Perquisitions mardi matin
Aduno avait aussi mené sa petite enquête, mandatant en novembre dernier le cabinet d’avocats Baumgartner Mächler pour examiner l’aspect légal de plusieurs acquisitions du groupe ces dernières années. C’est à la suite de cet examen que le conseil d’administration a décidé de porter plainte contre son ex-président et un autre ancien membre du conseil pour «gestion déloyale», révèle un communiqué diffusé mercredi par Aduno, qui insiste, néanmoins, sur «la présomption d’innocence».
C’est ainsi que la police zurichoise s’est retrouvée mardi au petit matin à toquer à la porte de l’ancien banquier star, qui a dirigé Raiffeisen pendant seize ans, pour procéder à une perquisition à l’improviste. Sous le «choc» devant ses visiteurs, l’ex-patron s’est dit «totalement surpris et étonné de l’enquête criminelle» dont il fait l’objet.
Vingt-quatre heures plus tard, mercredi matin, le Ministère public zurichois a rendu sa démarche publique. L’institution explique avoir ouvert une procédure pénale contre Pierin Vincenz, qu’elle soupçonne de gestion déloyale lorsqu’il présidait le prestataire zurichois de services financiers Aduno.
Pierin Vincenz «nie avec véhémence»
Le principal intéressé, lui, ne voit pas le problème. «Je nie avec véhémence les allégations lancées contre moi et contre lesquelles je vais me défendre avec tous les moyens à disposition», a ajouté Pierin Vincenz. «J’ai toujours respecté les intérêts des entreprises pour lesquelles j’ai travaillé et je suis convaincu que je n’ai rien fait de mal.»
Outre l’ex-patron de Raiffeisen et l’autre ancien membre du conseil d’Aduno, trois autres personnes figurant dans son «entourage professionnel» sont concernées, selon le Ministère public zurichois, qui ne donne pas leur identité.

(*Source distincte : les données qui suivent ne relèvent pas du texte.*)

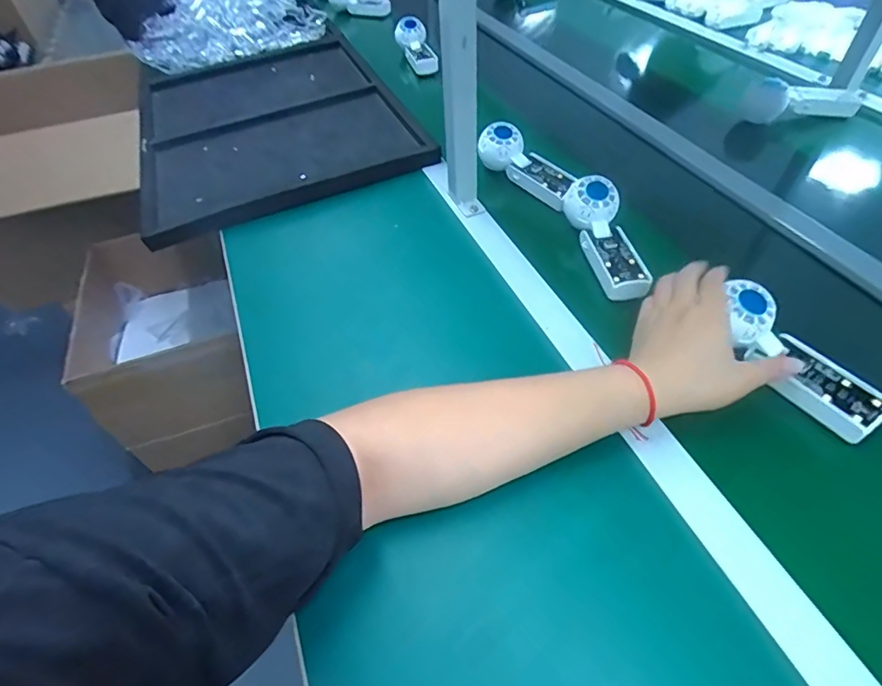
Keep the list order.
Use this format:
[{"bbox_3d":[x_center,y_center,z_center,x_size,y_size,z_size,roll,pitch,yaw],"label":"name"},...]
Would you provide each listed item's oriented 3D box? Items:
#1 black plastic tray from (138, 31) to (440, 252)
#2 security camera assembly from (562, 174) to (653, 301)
[{"bbox_3d":[-0.326,-0.417,0.883,0.436,0.051,0.677,-23,49,-6],"label":"black plastic tray"},{"bbox_3d":[0.191,-0.124,0.561,0.055,0.049,0.153,-10,49,-4],"label":"security camera assembly"}]

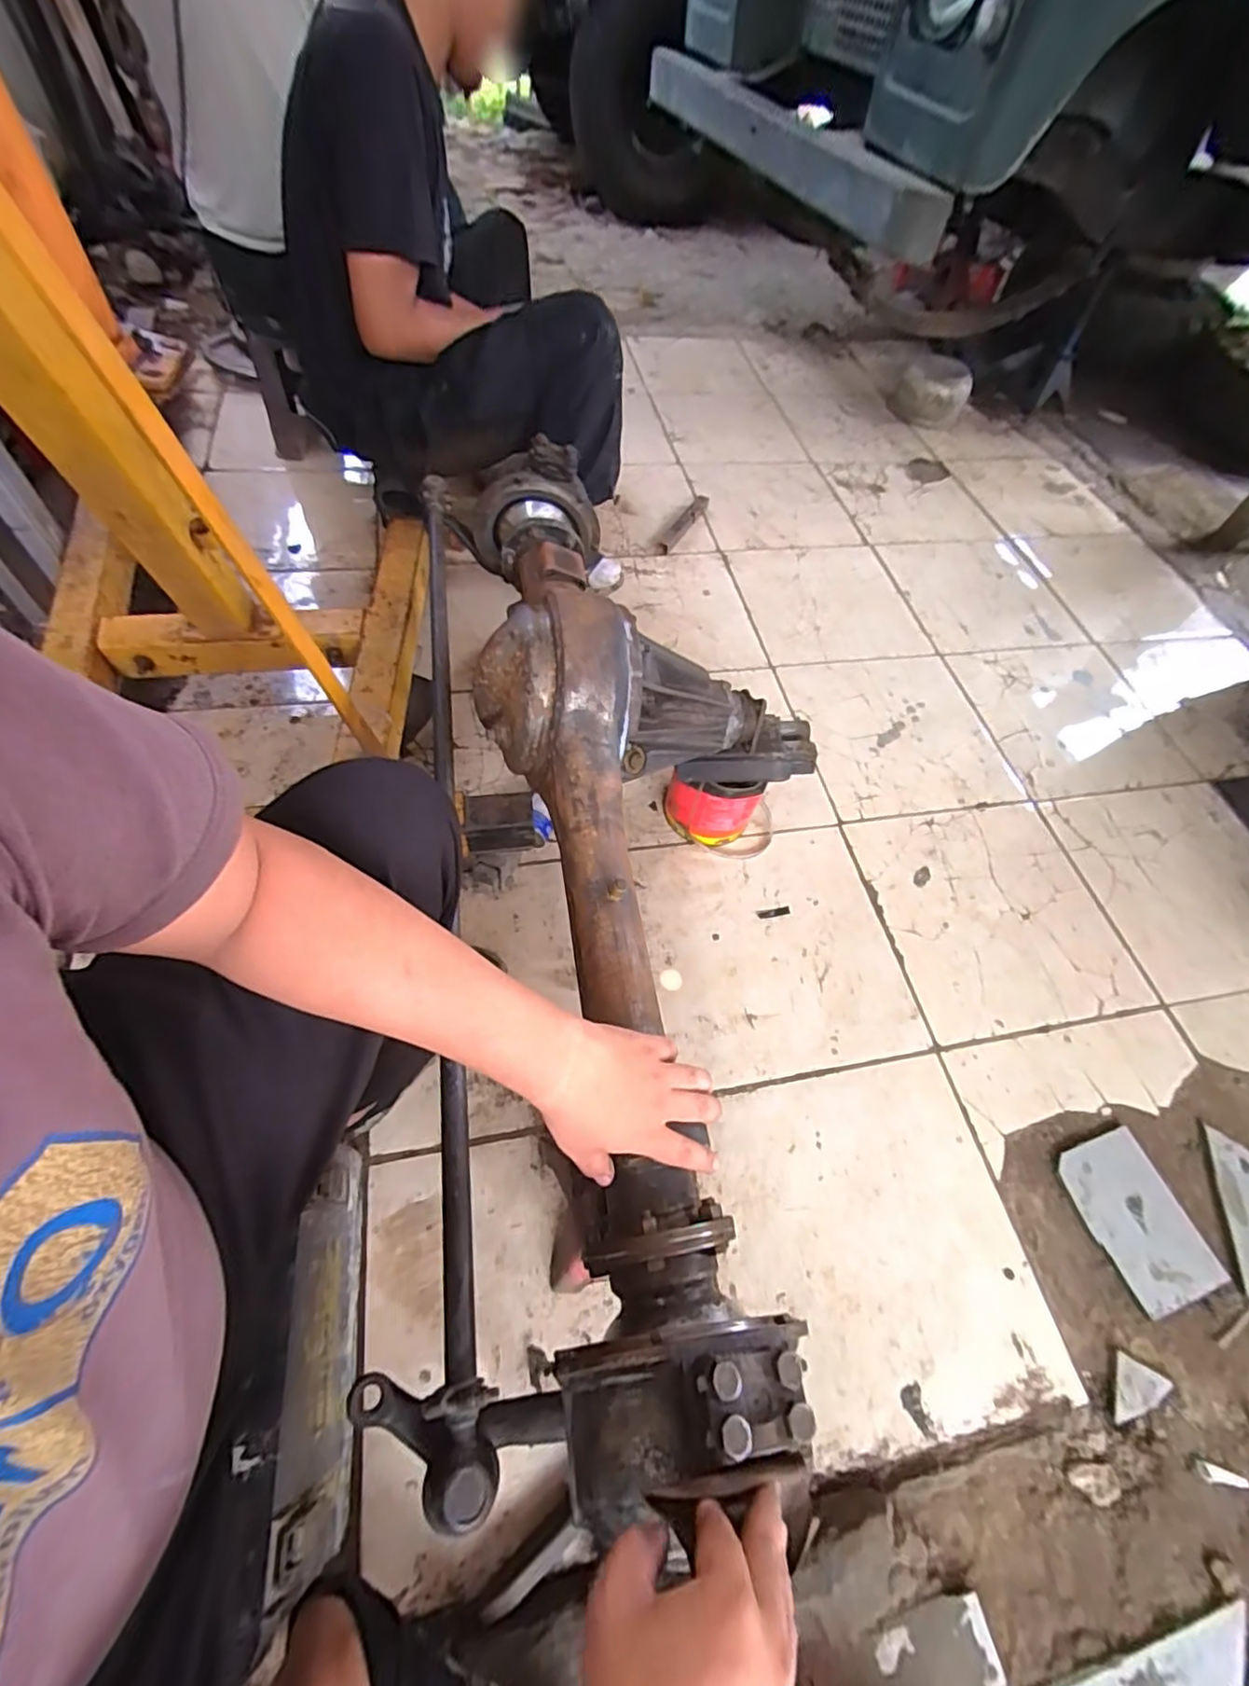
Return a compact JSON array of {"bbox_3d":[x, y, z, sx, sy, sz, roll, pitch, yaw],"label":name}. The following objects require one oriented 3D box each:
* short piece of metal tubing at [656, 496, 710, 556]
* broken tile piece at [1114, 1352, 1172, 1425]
[{"bbox_3d":[0.146,-0.781,1.530,0.039,0.023,0.222,30,61,13],"label":"short piece of metal tubing"},{"bbox_3d":[0.595,0.640,0.717,0.054,0.012,0.067,25,63,15],"label":"broken tile piece"}]

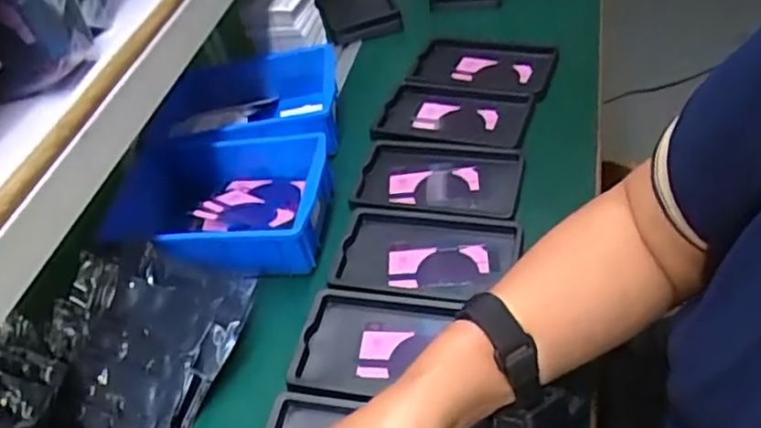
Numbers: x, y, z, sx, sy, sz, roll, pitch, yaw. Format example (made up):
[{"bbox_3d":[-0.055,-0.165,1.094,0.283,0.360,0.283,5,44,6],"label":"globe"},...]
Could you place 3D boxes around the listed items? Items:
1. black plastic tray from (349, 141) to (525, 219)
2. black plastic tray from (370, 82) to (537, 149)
[{"bbox_3d":[0.057,-0.039,0.657,0.160,0.018,0.100,2,47,17],"label":"black plastic tray"},{"bbox_3d":[0.081,-0.115,0.727,0.166,0.016,0.107,5,47,19],"label":"black plastic tray"}]

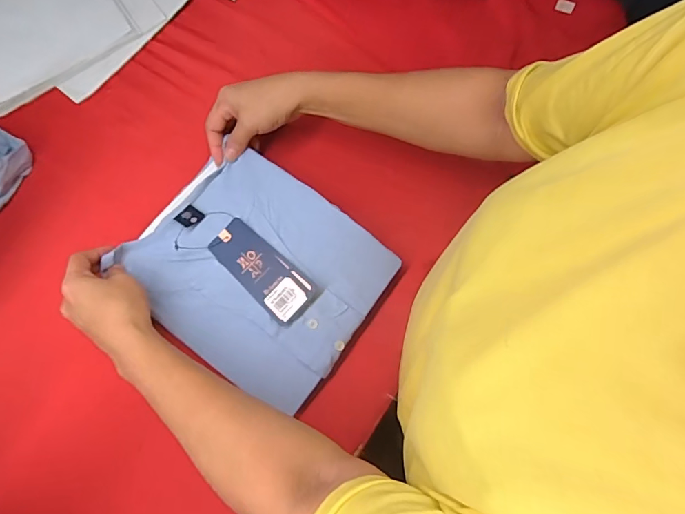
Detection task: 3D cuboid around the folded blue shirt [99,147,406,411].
[{"bbox_3d":[-0.093,0.009,0.453,0.247,0.030,0.203,36,78,11],"label":"folded blue shirt"}]

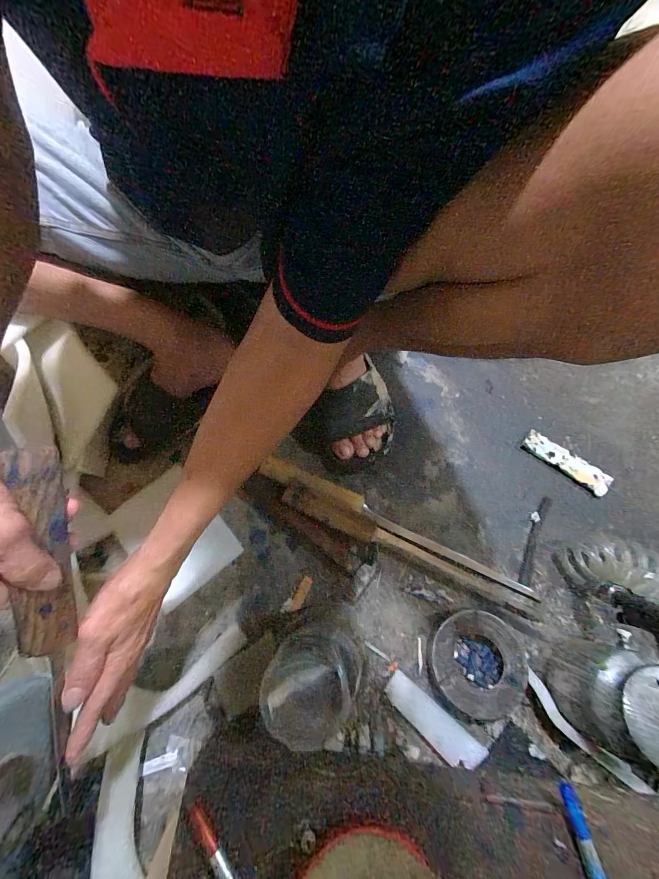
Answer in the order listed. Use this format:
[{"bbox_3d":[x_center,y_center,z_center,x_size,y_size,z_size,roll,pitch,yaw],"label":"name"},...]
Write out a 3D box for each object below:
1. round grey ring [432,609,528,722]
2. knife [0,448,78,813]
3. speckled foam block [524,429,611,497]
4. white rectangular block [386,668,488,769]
[{"bbox_3d":[0.180,0.271,0.432,0.108,0.028,0.107,0,68,1],"label":"round grey ring"},{"bbox_3d":[-0.218,0.149,0.273,0.026,0.030,0.285,1,97,2],"label":"knife"},{"bbox_3d":[0.361,0.033,0.539,0.130,0.011,0.036,38,73,15],"label":"speckled foam block"},{"bbox_3d":[0.120,0.331,0.415,0.119,0.016,0.036,36,73,14],"label":"white rectangular block"}]

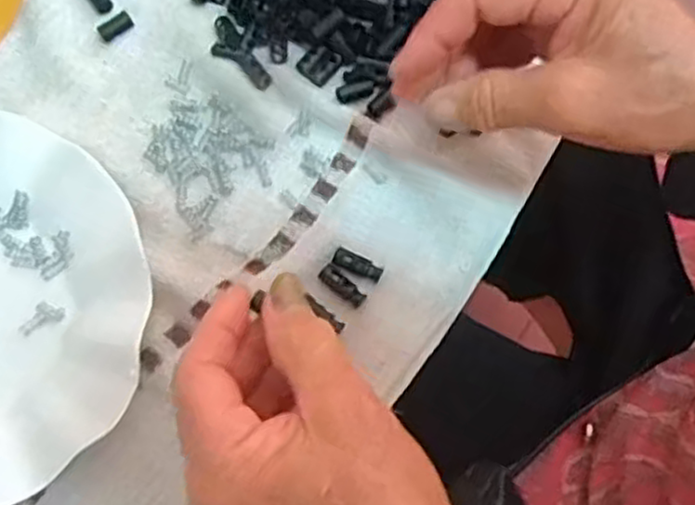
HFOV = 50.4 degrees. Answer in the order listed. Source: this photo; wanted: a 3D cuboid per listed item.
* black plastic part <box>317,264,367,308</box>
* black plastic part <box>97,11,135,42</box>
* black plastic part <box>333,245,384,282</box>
[{"bbox_3d":[-0.003,0.016,0.348,0.024,0.004,0.009,40,80,9],"label":"black plastic part"},{"bbox_3d":[-0.121,-0.119,0.386,0.019,0.004,0.009,-40,79,-9],"label":"black plastic part"},{"bbox_3d":[0.005,0.006,0.351,0.024,0.004,0.010,24,78,6],"label":"black plastic part"}]

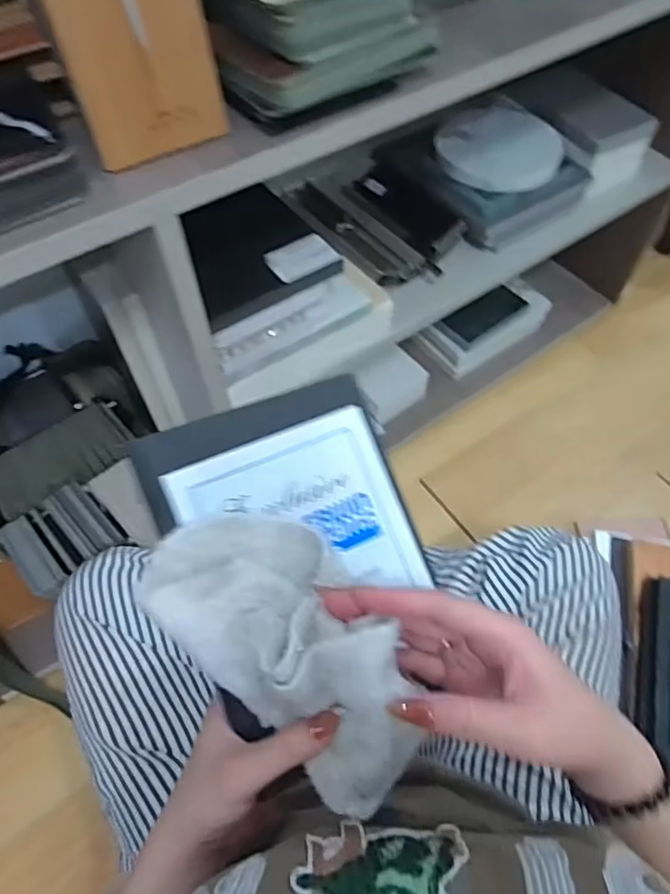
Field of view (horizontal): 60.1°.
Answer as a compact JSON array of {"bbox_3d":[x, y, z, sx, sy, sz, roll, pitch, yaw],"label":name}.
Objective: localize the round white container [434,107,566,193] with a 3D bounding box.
[{"bbox_3d":[0.200,-0.361,0.719,0.140,0.042,0.123,-28,61,-17],"label":"round white container"}]

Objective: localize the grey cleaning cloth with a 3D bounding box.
[{"bbox_3d":[-0.021,0.096,0.309,0.163,0.064,0.090,37,64,21],"label":"grey cleaning cloth"}]

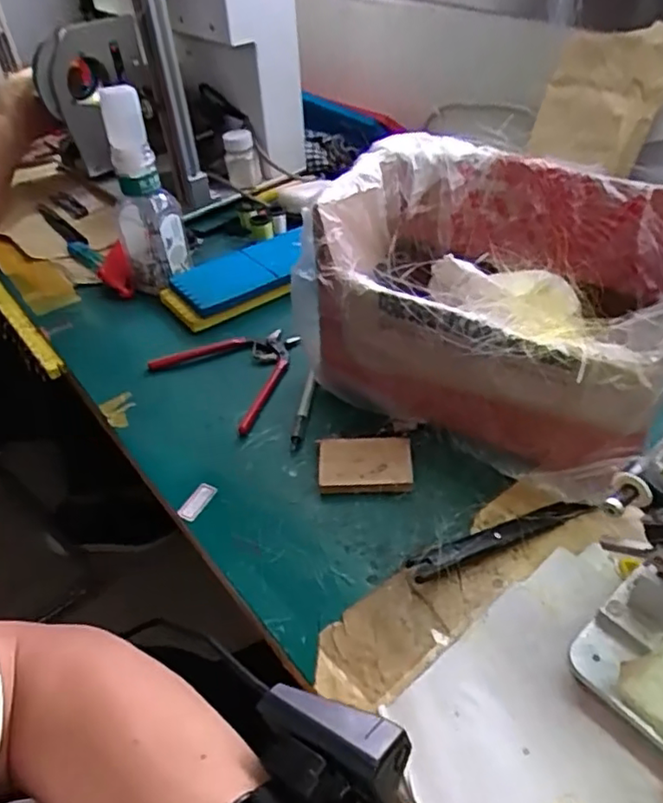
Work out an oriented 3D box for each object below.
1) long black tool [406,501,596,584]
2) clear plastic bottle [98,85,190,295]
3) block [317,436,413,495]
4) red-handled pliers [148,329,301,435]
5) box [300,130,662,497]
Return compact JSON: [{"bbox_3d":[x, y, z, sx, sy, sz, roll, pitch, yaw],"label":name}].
[{"bbox_3d":[0.121,0.094,0.431,0.141,0.014,0.018,-17,46,-13],"label":"long black tool"},{"bbox_3d":[-0.196,-0.209,0.636,0.069,0.196,0.057,-16,46,-13],"label":"clear plastic bottle"},{"bbox_3d":[0.027,0.049,0.486,0.072,0.014,0.051,-1,44,2],"label":"block"},{"bbox_3d":[-0.085,-0.036,0.587,0.133,0.009,0.121,30,54,30],"label":"red-handled pliers"},{"bbox_3d":[0.137,-0.077,0.497,0.268,0.164,0.206,29,53,29],"label":"box"}]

Ce dernier, ainsi que son homologue saint-gallois, a perquisitionné mardi les logements et les bureaux des cinq accusés et mis la main sur des documents. Les interrogatoires des cinq personnes se poursuivent et le Ministère devait décider de la suite de la procédure.
Nouvelle plainte
L’ex-patron s’est dit mercredi «totalement surpris et étonné de l’enquête criminelle» dont il fait l’objet
L’affaire se corse encore pour le banquier déchu. Mercredi également, Raiffeisen a décidé de se constituer partie civile et de déposer une «plainte pénale à l’encontre de Pierin Vincenz et de toute autre personne potentiellement impliquée». Dans un communiqué publié dans le sillage de celui de la justice zurichoise, la banque, qui s’était également retrouvée sous enquête de la Finma, dit saisir «le soupçon de gestion déloyale et les nouveaux indices du Ministère public comme une opportunité pour obtenir toute la lumière sur les événements passés».
Les faits reprochés au Grison de 61 ans ne sont pas tout à fait clairs. Selon plusieurs bribes d’informations, non confirmées, qui ont filtré dans la presse depuis septembre dernier, des prises de participation se trouveraient au coeur du problème. Il s’agirait notamment de Commtrain Card Solutions en 2007. Pierin Vincenz aurait pris une participation avant qu’Aduno ne le fasse afin d’encaisser une plus-value. Une pratique – si elle est avérée – appelée front-running et interdite en Suisse. L’acquisition de la société Investec, dont Raiffeisen vient de se séparer, suscite également des questionnements. On connaîtra donc peut-être le fin mot de cette affaire.